FDA Advisory Panel Recommends Against Expanded Indications for Ezetimibe

Human heart illustration
Human heart illustration
In a 10-5 vote, an FDA panel recommended against expanding indications for ezetimibe and ezetimibe/simvastatin.

The FDA’s Endocrinologic and Metabolic Drugs Advisory Committee voted 10 to 5 against recommending expanded indications for ezetimibe (Zetia, Merck) in conjunction with statin therapy and combination ezetimibe/simvastatin (Vytorin, Merck) to reduce the risk for cardiovascular (CV) events in patients with coronary heart disease.

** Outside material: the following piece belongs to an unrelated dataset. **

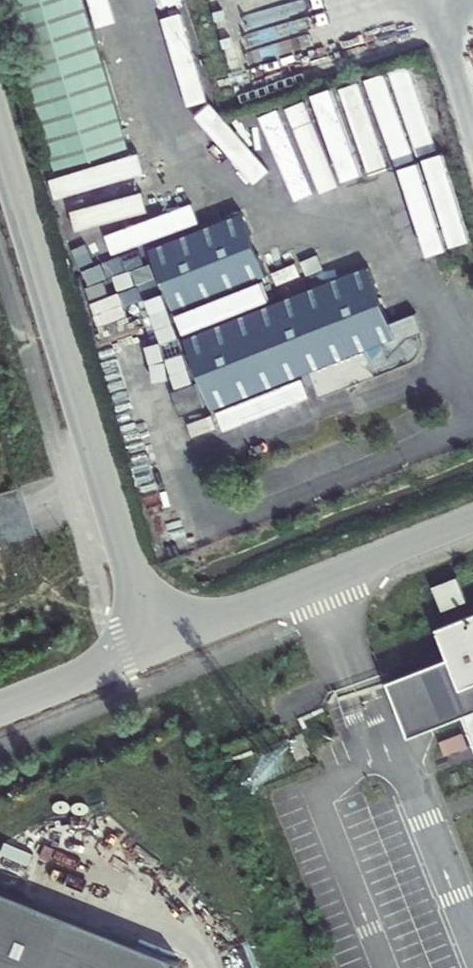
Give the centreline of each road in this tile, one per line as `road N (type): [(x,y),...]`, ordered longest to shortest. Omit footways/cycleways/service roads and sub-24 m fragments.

The discussion centered on findings from the IMPROVE-IT trial, in which researchers examined the efficacy of ezetimibe 10 mg plus simvastatin 40 mg vs simvastatin 40 mg alone in patients who were hospitalized for an acute coronary syndrome in the preceding 10 days and had LDL cholesterol levels of 50 mg/dL to 100 mg/dL. 

During follow-up (median, 6 years) the primary end point — a composite of CV death, nonfatal myocardial infarction (MI), unstable angina requiring rehospitalization, coronary revascularization (30 days or more after randomization), or nonfatal stroke — was reduced in the ezetimibe arm (HR=0.936; P=.016).1

In addition, researchers performed 23 subgroup analyses and found that the most favorable primary end point treatment effect was in patients with diabetes (HR=0.86; P=.001) or those aged at least 75 years (HR=0.80; P=.0003), whereas those without diabetes (HR=0.98; P=.49) or those younger than 75 (HR=0.97; P=.34) did not demonstrate any benefit with ezetimibe.2

During the panel meeting, the committee discussed several concerns with the data, including the magnitude of treatment effect in the primary end point analysis as well as the fact that approximately 11% of patients had missing data for the primary end point.

Although concerned by the missing data, panel member Sanjay Kaul, MD, professor at UCLA School of Medicine in Los Angeles, who voted against approval, commented that what was more important for him was the treatment effect, which he said was not statistically persuasive according to the regulatory statute.

“I had questions about the clinical meaningfulness of the treatment effect,” he said. “The most robust treatment effect was seen in an end point which was unfortunately an exploratory endpoint, hence may most be used for claim: [in] CV death, nonfatal MI and nonfatal stroke, we see a 10% relative reduction with a P value that is .003; quite robust, but unfortunately that is not approvable for a claim.”

Brendan M. Everett, MD, MPH, panel member and assistant professor of medicine at Harvard Medical School in Boston, who voted in favor of approval, said that in the case of IMPROVE-IT, “perfect is the enemy of very good.” 

“It is just not possible to do a perfect trial and get the perfect answer to the clinical question,” he said. “So … from my standpoint, [IMPROVE-IT] represents substantial evidence to support approval.”

Panel member Milton Packer, MD, distinguished scholar in cardiovascular science at Baylor University Medical Center in Dallas, who voted against approval, said that clinicians who want to use ezetimibe for risk reduction in CV disease can do so now based on the current label.

“You have a label for this drug that says you can use it for cholesterol lowering,” Dr Packer said. “And if you believe that cholesterol lowering lowers CV risk, then IMPROVE-IT supports that … and you don’t need a label change.”

Furthermore, the committee cautioned against drawing conclusions based on the findings of the subgroup analyses in patients with diabetes and those aged at least 75, due to the inherent limitations and hazards.

“One has to be very careful with secondary analyses of subgroups, particularly when we are looking at so many,” said Michael J. Blaha, MD, MPH, panel member and assistant professor at Johns Hopkins Hospital in Baltimore, who voted in favor of approval. “The notion I take away is to not over-read into this and that perhaps higher-risk groups get more benefit.”

The FDA is not required to follow the advisory committee’s recommendations.

Disclosures: The FDA panel members report no relevant conflicts of interest.


  1. Cannon CP, Blazing MA, Giugliano RP, et al; for the IMPROVE-IT Investigators. Ezetimibe Added to Statin Therapy after Acute Coronary Syndromes. N Engl J Med. 2015;372:2387-2397.
  2. U.S. Food and Drug Administration. FDA Briefing Documents for the December 14, 2015 Meeting of the Endocrinologic and Metabolic Drugs Advisory Committee (EMDAC). December 14, 2015. Accessed December 14, 2015.